Common Myths about VA Hybrid ARMs Debunked Part 2
This is the second of two articles about common myths about VA hybrid ARMs. For more information on these myths and an interesting presentation, check out our video on YouTube. The first two myths were covered in the first article; these are the last two, starting with number three.
3. If I want to pay my house off faster, then I should use a fixed rate on a shorter term.
Again, this is not true. The reason is simple. Your ability to pay off your home faster than the minimum is based on basically two things: the minimum payment, and your income. Since your income is probably independent of the choice between a fixed-rate or a hybrid ARM, the only thing that changes is the minimum payment. Your minimum monthly payment is primarily principal+interest. If you are at a lower interest rate, your minimum payment will be lower as well.

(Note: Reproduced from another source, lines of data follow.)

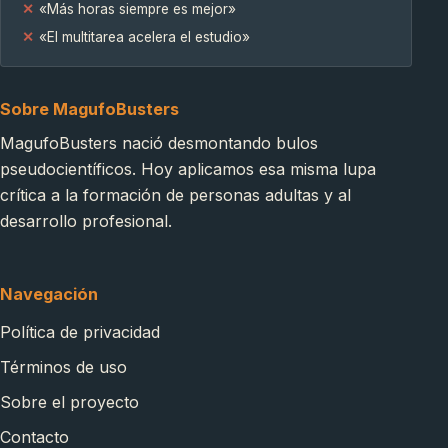
«Más horas siempre es mejor»
«El multitarea acelera el estudio»
Sobre MagufoBusters
MagufoBusters nació desmontando bulos
pseudocientíficos. Hoy aplicamos esa misma lupa
crítica a la formación de personas adultas y al
desarrollo profesional.
Navegación
Política de privacidad
Términos de uso
Sobre el proyecto
Contacto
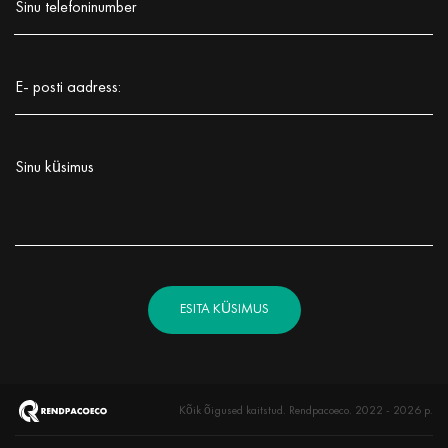
Sinu telefoninumber
Заполните поле!
E- posti aadress:
Заполните поле!
Sinu küsimus
Заполните поле!
ESITA KÜSIMUS
Kõik õigused kaitstud. Rendpacoeco. 2022 - 2026 р.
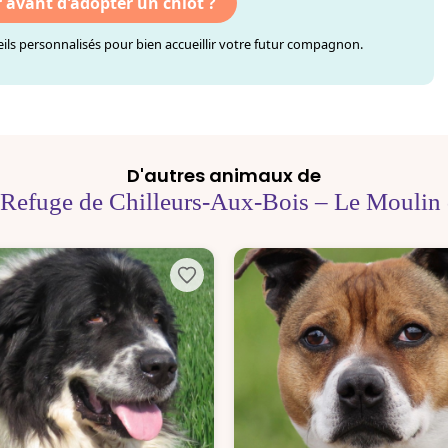
r avant d'adopter un chiot ?
ls personnalisés pour bien accueillir votre futur compagnon.
D'autres animaux de
 Refuge de Chilleurs-Aux-Bois – Le Moulin 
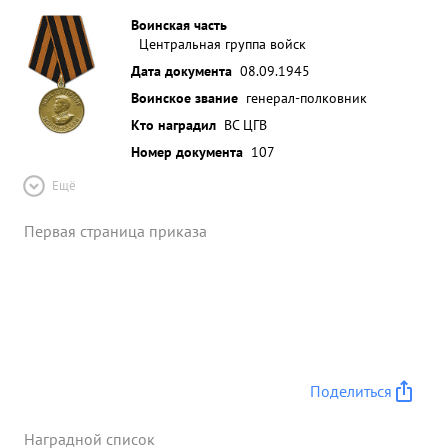
Воинская часть
Центральная группа войск
Дата документа
08.09.1945
Воинское звание
генерал-полковник
Кто наградил
ВС ЦГВ
Номер документа
107
Ещё
Первая страница приказа
Поделиться
Наградной список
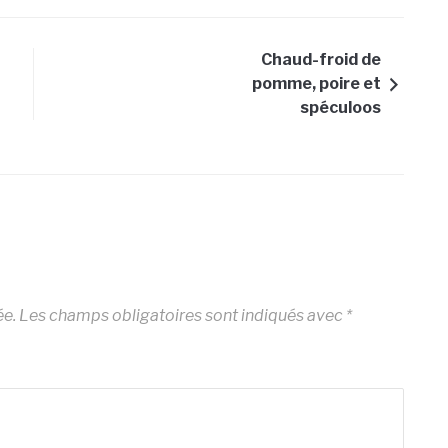
Chaud-froid de
pomme, poire et
spéculoos
ée.
Les champs obligatoires sont indiqués avec
*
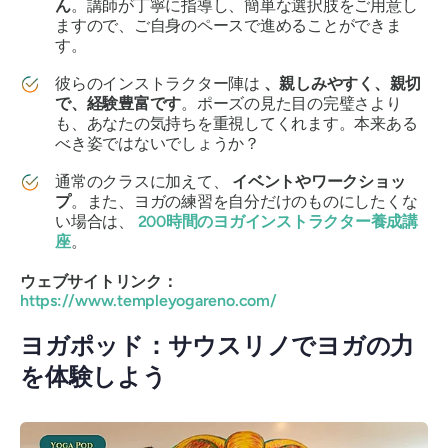
ん
。講師が丁寧に指導し、簡単な選択肢をご用意し
ますので、ご自身のペースで進めることができま
す。
彼らのインストラクター陣は
、親しみやすく、親切
で、経験豊富です
。ポーズの見た目の完璧さより
も、あなたの気持ちを重視してくれます。本来ある
べき姿ではないでしょうか？
通常のクラスに加えて、
イベントやワークショッ
プ
。また、ヨガの練習を自分だけのものにしたくな
い場合は、
200時間のヨガインストラクター養成講
座
。
ウェブサイトリンク：
https://www.templeyogareno.com/
ヨガポッド：サウスリノでヨガの力
を体験しよう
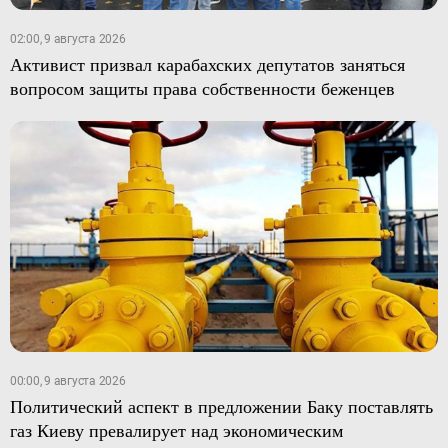
02:00, 9 августа 2026
Активист призвал карабахских депутатов заняться
вопросом защиты права собственности беженцев
00:00, 9 августа 2026
Политический аспект в предложении Баку поставлять
газ Киеву превалирует над экономическим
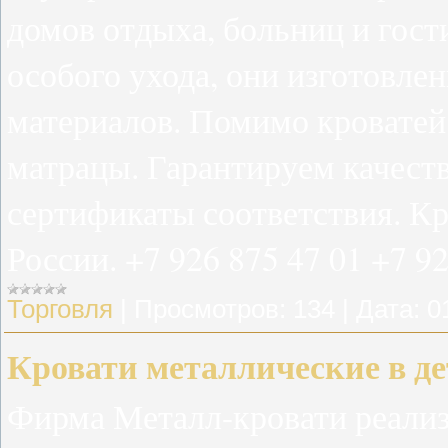
домов отдыха, больниц и гост
особого ухода, они изготовле
материалов. Помимо кроватей,
матрацы. Гарантируем качест
сертификаты соответствия. Кр
России. +7 926 875 47 01 +7 92
Торговля
|
Просмотров:
134
|
Дата:
0
Кровати металлические в де
Фирма Металл-кровати реализ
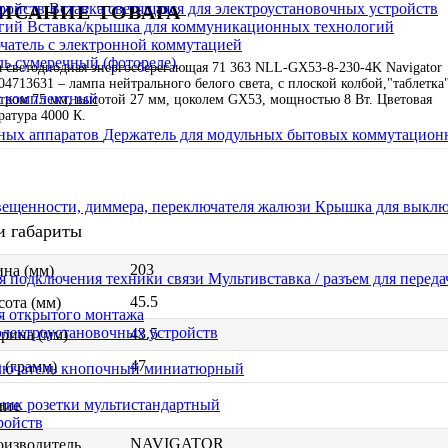
Вставка светящаяся для электроустановочных устройств
ИСАНИЕ ТОВАРА
Вставка/крышка для коммуникационных технологий
атель с электронной коммутацией
ь сумеречный (фотореле)
 светодиодная энергосберегающая 71 363 NLL-GX53-8-230-4K Navigator
04713631 – лампа нейтрального белого света, с плоской колбой,"таблетка"
я комплектный
тром 75 мм, высотой 27 мм, цоколем GX53, мощностью 8 Вт. Цветовая
ратура 4000 К.
Держатель для модульных бытовых коммутацион
Крышка для выключ
и габариты
203
на (мм)
Мультивставка / разъем для перед
45.5
ота (мм)
я открытого монтажа
электроустановочных устройств
43.5
рина (мм)
47
 (грамм)
лючатель кнопочный миниатюрный
чие
ник розетки мультистандартный
ройств
NAVIGATOR
оизводитель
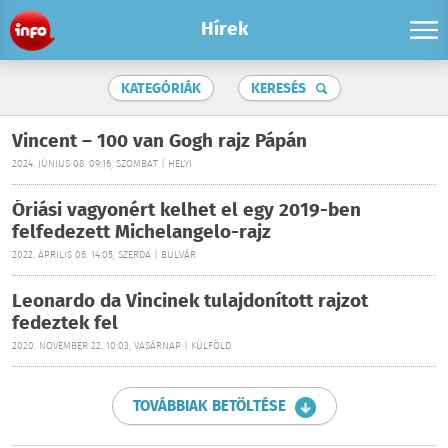
Hírek
KATEGÓRIÁK
KERESÉS
Vincent – 100 van Gogh rajz Pápán
2024. JÚNIUS 08. 09:16, SZOMBAT | HELYI
Óriási vagyonért kelhet el egy 2019-ben
felfedezett Michelangelo-rajz
2022. ÁPRILIS 06. 14:05, SZERDA | BULVÁR
Leonardo da Vincinek tulajdonított rajzot
fedeztek fel
2020. NOVEMBER 22. 10:03, VASÁRNAP | KÜLFÖLD
TOVÁBBIAK BETÖLTÉSE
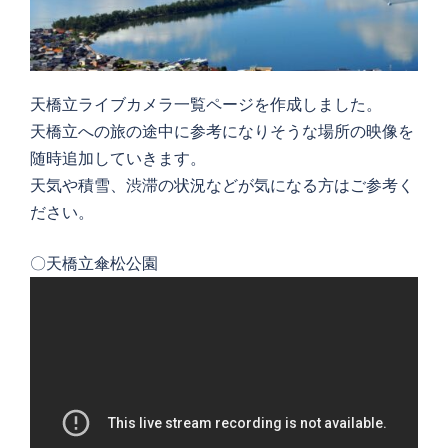
天橋立ライブカメラ一覧ページを作成しました。
天橋立への旅の途中に参考になりそうな場所の映像を
随時追加していきます。
天気や積雪、渋滞の状況などが気になる方はご参考く
ださい。
〇天橋立傘松公園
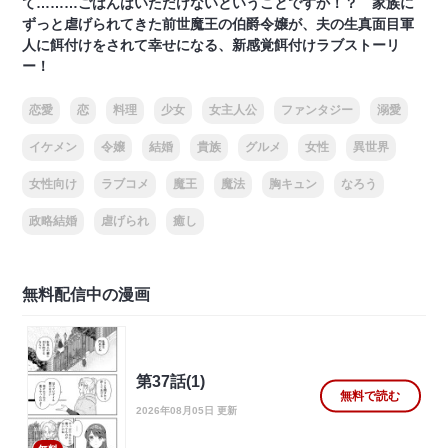
て………ごはんはいただけないということですか！？ 家族に
ずっと虐げられてきた前世魔王の伯爵令嬢が、夫の生真面目軍
人に餌付けをされて幸せになる、新感覚餌付けラブストーリ
ー！
恋愛
恋
料理
少女
女主人公
ファンタジー
溺愛
イケメン
令嬢
結婚
貴族
グルメ
女性
異世界
女性向け
ラブコメ
魔王
魔法
胸キュン
なろう
政略結婚
虐げられ
癒し
無料配信中の漫画
第37話(1)
無料で読む
2026年08月05日 更新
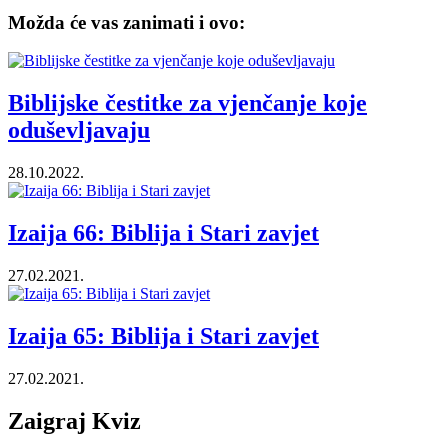
Možda će vas zanimati i ovo:
Biblijske čestitke za vjenčanje koje
oduševljavaju
28.10.2022.
Izaija 66: Biblija i Stari zavjet
27.02.2021.
Izaija 65: Biblija i Stari zavjet
27.02.2021.
Zaigraj Kviz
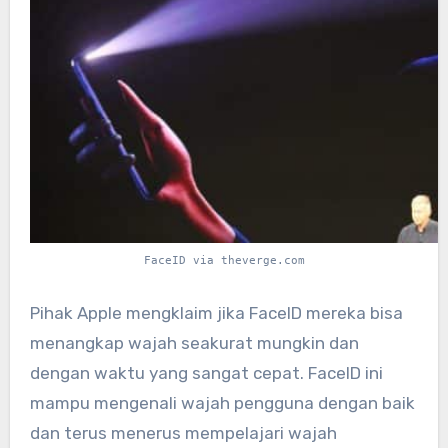
FaceID via theverge.com
Pihak Apple mengklaim jika FaceID mereka bisa
menangkap wajah seakurat mungkin dan
dengan waktu yang sangat cepat. FaceID ini
mampu mengenali wajah pengguna dengan baik
dan terus menerus mempelajari wajah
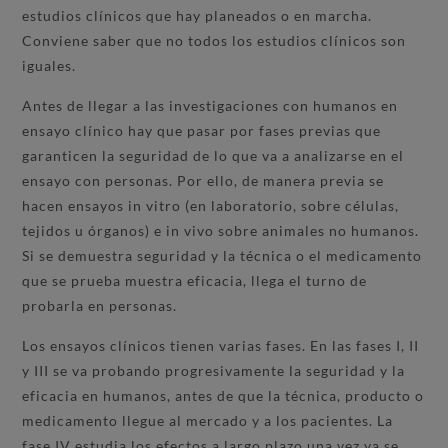
estudios clínicos que hay planeados o en marcha.
Conviene saber que no todos los estudios clínicos son
iguales.
Antes de llegar a las investigaciones con humanos en
ensayo clínico hay que pasar por fases previas que
garanticen la seguridad de lo que va a analizarse en el
ensayo con personas. Por ello, de manera previa se
hacen ensayos in vitro (en laboratorio, sobre células,
tejidos u órganos) e in vivo sobre animales no humanos.
Si se demuestra seguridad y la técnica o el medicamento
que se prueba muestra eficacia, llega el turno de
probarla en personas.
Los ensayos clínicos tienen varias fases. En las fases I, II
y III se va probando progresivamente la seguridad y la
eficacia en humanos, antes de que la técnica, producto o
medicamento llegue al mercado y a los pacientes. La
fase IV estudia los efectos a largo plazo una vez ya se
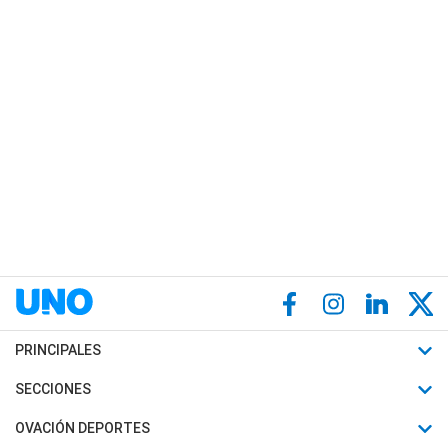
PRINCIPALES
Últimas Noticias
SECCIONES
Política
Horóscopo
OVACIÓN DEPORTES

In the above example, where the fixed-rate is at 4.5% and the hybrid ARM is at 2.25% for the first three years, the hybrid ARM will have a significantly lower minimum payment than the fixed. What does that allow you to do? Pay more than the minimum payment! Just by paying the amount you would have paid (or have been paying) on the 4.5% fixed-rate, you can pay off more principal faster on a hybrid ARM. Plus, since it is extremely unlikely that interest rates will go up consistently for seven years in a row, you could be 10 years into the loan before your hybrid ARM rate gets as high as the fixed-rate was at the beginning! By then, if you’ve paying what you would have paid on a 4.5% fixed-rate, you may only have 5 or 10 years worth of payments left, and far less principal to be charged interest on than you would have otherwise.
4. A 30-year fixed rate is safer and better for someone to forecast or plan for the future.
This is a myth that is present mostly here in the United States. It is no coincidence that the U.S. was also hit the hardest by the housing crisis. This myth is devastating because of the simple fact that nobody is ever really paying off the same loan over 30 years – by far (like 99%), most people who purchase homes get a new loan every 4-6 years. This is why the VA offers both 3-year and 5-year hybrid ARMs, whose rates remain fixed at a much lower rate during the initial period – until about the time most borrowers are going to be refinancing or selling anyway. But even for those very few who keep the same loan beyond 6 years, the VA has built in protections to make sure that those borrowers aren’t hit too hard by changing interest rates.
First, as mentioned above, the VA uses the CMT index, which is a fairly gentle and non-volatile index, to calculate its rates. The CMT index prevents volatility by averaging activity over 12 months to calculate a yearly average. This yearly average is what is used as the index on VA hybrid ARM loans. Second, the VA places an annual cap that prevents interest rates from rising by more than one percentage point each year. Also mentioned above, this limitation means that even if interest rates are skyrocketing, it could still take years to get as high or exceed the interest rate you’d be dealing with on a fixed-rate mortgage. Third, the VA loan program puts a ceiling on how high the interest rate can ever go. If your hybrid ARM started at 2.1% after the initial fixed period, it could never go higher than 7.1% no matter what interest rates are doing. This is an extremely valuable protection not only for the money it saves in case interest rates do skyrocket and stay there for an extended period of time, but also so you can forecast and plan for the worst-case scenario. You can know with 100% surety what you are risking with a hybrid ARM.
As a bonus for those who are still not convinced, think of what you can do with all the saved money from a lower interest rate. Imagine taking the money that you would have been spending on a higher monthly payment with a fixed-rate mortgage and paying off your credit card debt. Credit cards can have interest rates in the 20% area – especially for delinquent amounts. Taking money saved with a lower mortgage payment and using it to pay off credit cards can save you a ton of money in both the short-run and the long-run.